Feb. 19 – So it’s been a bit since I’ve been able to put together a blog post for this trip. To be honest, it’s not for a lack of excitement or anything like that. There’s been plenty: Luge races were exciting, Alex Gough and Canada won medals in women’s luge and the Team Relay, Dom Parsons won the first bronze medal for Great Britain in 70 years in men’s skeleton, and lots of Germans won a bunch of stuff.
I’ll talk about all of that some other time, but for now we’re going to talk about buses.
Yes, buses.
When you’re media at the Olympics, there’s apparently a substantial amount of time you spend riding around on a private bus hire. I’m staying in the coastal cluster, about 35 minutes or so from the mountain cluster. Thankfully there’s a shuttle right to the Main Press Center (MPC) from outside of my apartment, and it’s not a bad ride up. The views are beautiful, and you get a really great view of the mountains you’re climbing on the way up.
Once you get to the MPC you then have to hop on another shuttle to get to your venue. Now, on my first day here I tried to get on a shuttle, was told some wrong information (then more wrong information) and ended up on what I call the bus to nowhere. What I wanted was the TM3 shuttle. What I was told I needed was the TC3 bus, which for starters doesn’t go in a loop. It just stops at a parking lot for a half hour and then you go back the way you came.
Good times.
So that was an ordeal. But over course of the last week and a half I’ve finally gotten the hang of most of the bus system, just in time for the Olympics to be over soon. There’s quite the “hub-and-spoke” system to get you basically everywhere you need to go in a semi-timely manner. Sometimes the buses have been late, one time they didn’t show up to the sliding track, but given the sheer size of the Games I’m still rather impressed with the ability to get people around.

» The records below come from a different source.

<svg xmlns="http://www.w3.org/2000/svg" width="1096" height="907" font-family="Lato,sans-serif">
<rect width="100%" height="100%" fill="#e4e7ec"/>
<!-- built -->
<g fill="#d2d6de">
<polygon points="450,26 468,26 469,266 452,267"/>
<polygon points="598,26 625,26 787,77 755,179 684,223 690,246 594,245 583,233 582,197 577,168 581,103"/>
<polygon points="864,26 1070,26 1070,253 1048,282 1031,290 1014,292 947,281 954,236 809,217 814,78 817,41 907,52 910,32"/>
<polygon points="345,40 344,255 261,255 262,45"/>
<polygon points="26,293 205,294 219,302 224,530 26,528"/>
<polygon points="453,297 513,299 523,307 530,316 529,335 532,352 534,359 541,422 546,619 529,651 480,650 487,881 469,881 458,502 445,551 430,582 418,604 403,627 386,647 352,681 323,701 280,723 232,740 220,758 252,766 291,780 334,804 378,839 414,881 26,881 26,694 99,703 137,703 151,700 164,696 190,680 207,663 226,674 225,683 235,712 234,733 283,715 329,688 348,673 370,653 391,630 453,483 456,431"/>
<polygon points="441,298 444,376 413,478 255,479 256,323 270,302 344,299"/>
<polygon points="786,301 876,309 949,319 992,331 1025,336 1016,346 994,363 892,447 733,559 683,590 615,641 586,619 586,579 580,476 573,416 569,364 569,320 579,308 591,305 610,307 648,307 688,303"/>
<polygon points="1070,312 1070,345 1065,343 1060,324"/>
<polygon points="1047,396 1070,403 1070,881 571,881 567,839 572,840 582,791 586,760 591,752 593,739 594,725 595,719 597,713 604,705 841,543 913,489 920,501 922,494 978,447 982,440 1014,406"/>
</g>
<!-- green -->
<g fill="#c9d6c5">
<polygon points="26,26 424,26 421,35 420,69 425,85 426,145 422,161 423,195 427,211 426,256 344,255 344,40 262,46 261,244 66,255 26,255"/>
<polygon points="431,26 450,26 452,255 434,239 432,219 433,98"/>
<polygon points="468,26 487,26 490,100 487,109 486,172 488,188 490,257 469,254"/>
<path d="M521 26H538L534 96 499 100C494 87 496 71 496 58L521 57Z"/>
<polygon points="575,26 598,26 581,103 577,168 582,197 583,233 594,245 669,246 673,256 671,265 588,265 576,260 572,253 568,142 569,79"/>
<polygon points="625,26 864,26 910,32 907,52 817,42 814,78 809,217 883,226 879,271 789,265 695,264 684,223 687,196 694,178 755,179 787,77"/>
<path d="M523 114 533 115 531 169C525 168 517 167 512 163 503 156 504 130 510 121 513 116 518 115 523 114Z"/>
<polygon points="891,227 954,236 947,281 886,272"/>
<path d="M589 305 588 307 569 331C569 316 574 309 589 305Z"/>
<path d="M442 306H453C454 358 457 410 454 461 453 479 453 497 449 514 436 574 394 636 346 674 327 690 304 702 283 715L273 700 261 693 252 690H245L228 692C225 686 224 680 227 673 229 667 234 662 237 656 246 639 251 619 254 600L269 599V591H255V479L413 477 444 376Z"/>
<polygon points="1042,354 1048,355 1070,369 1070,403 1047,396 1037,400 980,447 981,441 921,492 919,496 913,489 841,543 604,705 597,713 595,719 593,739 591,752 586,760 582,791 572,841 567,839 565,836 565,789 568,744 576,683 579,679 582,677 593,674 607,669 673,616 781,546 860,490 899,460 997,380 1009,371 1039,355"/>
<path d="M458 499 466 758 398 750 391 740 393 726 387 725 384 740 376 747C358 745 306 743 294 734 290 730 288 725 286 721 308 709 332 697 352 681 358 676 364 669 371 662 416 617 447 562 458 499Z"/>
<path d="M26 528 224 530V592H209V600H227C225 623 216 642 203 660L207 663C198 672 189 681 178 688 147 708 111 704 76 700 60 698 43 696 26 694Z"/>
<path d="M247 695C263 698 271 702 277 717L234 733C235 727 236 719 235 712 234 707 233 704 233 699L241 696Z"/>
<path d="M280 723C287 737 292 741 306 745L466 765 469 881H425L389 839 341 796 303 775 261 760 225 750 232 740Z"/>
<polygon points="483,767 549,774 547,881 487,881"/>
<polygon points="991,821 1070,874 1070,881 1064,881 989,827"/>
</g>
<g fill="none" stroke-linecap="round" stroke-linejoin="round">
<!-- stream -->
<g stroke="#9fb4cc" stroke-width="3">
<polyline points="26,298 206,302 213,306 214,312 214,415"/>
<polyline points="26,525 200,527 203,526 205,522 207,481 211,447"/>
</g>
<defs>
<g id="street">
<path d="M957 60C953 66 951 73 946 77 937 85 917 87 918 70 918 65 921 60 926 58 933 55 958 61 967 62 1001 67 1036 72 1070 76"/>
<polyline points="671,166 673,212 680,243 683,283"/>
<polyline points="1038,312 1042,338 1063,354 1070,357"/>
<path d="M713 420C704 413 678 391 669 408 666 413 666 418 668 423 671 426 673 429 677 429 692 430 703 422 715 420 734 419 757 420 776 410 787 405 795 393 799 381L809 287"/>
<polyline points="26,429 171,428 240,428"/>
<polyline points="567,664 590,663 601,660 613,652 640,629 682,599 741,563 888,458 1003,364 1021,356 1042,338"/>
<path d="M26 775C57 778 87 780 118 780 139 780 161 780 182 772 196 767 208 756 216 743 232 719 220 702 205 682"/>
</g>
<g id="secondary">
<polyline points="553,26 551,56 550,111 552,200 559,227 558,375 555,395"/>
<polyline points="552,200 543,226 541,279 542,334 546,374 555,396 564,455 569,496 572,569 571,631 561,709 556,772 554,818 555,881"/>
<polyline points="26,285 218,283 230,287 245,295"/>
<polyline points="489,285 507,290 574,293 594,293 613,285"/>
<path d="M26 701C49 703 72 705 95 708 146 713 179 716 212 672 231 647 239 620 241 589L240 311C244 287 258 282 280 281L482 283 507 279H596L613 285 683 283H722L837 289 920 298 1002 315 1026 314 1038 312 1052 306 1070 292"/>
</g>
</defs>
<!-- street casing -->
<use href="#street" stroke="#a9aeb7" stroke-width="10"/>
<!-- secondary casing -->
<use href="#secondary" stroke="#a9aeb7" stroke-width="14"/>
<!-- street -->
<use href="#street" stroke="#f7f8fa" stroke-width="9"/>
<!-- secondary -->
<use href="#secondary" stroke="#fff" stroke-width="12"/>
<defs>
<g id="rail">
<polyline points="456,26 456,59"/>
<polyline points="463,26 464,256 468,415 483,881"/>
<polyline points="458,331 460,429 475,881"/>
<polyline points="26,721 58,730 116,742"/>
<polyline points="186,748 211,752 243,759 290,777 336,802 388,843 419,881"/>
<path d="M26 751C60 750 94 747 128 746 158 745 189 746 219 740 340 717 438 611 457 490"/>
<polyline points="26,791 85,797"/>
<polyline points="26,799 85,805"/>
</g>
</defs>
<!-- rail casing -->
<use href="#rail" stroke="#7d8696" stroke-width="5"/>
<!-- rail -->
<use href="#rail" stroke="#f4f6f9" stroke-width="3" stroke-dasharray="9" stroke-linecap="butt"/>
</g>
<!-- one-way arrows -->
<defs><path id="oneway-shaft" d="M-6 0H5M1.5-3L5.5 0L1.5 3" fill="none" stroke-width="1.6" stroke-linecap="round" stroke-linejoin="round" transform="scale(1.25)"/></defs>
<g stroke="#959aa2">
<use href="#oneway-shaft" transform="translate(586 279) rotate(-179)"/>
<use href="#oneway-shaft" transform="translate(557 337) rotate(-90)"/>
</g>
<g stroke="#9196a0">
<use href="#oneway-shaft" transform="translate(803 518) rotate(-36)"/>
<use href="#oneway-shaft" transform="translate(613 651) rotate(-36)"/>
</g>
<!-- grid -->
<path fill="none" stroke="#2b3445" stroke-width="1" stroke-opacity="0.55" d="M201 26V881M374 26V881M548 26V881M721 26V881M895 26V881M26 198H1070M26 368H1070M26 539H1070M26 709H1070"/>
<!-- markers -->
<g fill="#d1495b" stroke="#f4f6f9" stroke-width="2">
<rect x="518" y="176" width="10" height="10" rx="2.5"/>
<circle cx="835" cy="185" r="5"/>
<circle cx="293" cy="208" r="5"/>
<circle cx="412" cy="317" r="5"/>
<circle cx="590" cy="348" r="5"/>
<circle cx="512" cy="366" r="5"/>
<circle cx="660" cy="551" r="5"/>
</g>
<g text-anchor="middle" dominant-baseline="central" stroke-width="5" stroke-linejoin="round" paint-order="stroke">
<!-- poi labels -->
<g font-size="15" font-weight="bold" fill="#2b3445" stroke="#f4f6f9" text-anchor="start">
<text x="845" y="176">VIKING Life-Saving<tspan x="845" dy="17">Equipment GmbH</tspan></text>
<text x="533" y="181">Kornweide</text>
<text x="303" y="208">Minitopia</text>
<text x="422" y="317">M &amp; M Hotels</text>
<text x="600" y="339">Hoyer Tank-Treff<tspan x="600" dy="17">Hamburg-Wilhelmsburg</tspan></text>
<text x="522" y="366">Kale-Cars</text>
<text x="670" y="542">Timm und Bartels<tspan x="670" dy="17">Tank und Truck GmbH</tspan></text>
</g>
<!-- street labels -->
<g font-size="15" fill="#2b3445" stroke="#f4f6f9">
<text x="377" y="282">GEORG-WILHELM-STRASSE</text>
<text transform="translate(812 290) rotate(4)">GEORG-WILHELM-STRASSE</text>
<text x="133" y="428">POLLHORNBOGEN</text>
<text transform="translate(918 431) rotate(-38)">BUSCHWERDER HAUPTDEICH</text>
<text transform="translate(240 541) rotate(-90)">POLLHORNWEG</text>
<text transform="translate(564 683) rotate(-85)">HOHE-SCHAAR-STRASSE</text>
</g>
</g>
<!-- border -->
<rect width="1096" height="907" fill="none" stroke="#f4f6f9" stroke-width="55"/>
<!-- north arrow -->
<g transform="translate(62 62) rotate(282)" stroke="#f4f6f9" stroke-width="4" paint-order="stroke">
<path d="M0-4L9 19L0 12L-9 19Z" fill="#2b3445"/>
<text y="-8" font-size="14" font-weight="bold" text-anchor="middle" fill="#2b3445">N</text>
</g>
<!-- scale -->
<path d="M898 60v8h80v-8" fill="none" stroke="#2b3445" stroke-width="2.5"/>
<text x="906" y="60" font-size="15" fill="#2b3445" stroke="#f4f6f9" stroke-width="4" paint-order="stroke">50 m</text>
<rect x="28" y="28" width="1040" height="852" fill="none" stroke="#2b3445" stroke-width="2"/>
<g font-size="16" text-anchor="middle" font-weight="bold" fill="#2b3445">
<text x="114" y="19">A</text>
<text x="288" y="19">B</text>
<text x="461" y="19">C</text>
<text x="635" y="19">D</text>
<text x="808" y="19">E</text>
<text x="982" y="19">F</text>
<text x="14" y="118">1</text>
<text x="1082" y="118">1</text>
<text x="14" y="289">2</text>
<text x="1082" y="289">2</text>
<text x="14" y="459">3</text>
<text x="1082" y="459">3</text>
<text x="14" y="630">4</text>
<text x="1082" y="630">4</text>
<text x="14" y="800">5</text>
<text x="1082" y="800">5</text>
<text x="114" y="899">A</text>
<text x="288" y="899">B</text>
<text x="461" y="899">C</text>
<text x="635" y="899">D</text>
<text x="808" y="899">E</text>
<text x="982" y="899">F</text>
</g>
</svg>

Probably my favorite part of the bus system here is the decor. When you’re in the United States, Canada, or wherever, you think about buses as just being big and kind of boring. Not here. Nearly every bus is decked out with curtains, various neon lights, and some delightfully tacky seats. Some even have some really well-done cabinetry. I get that most of these buses are private that are being leased by the Olympics to be shuttles, but it’s fascinating to me that it’s sort of the way buses just are.
So, for one more week I’ll ride back to my apartment at night under the gentle glow of obnoxious neon lights with a bright red and gold curtain brushing up against my face. It might not be the classiest way to travel, but the folks who own these buses sure try to make it feel fancy.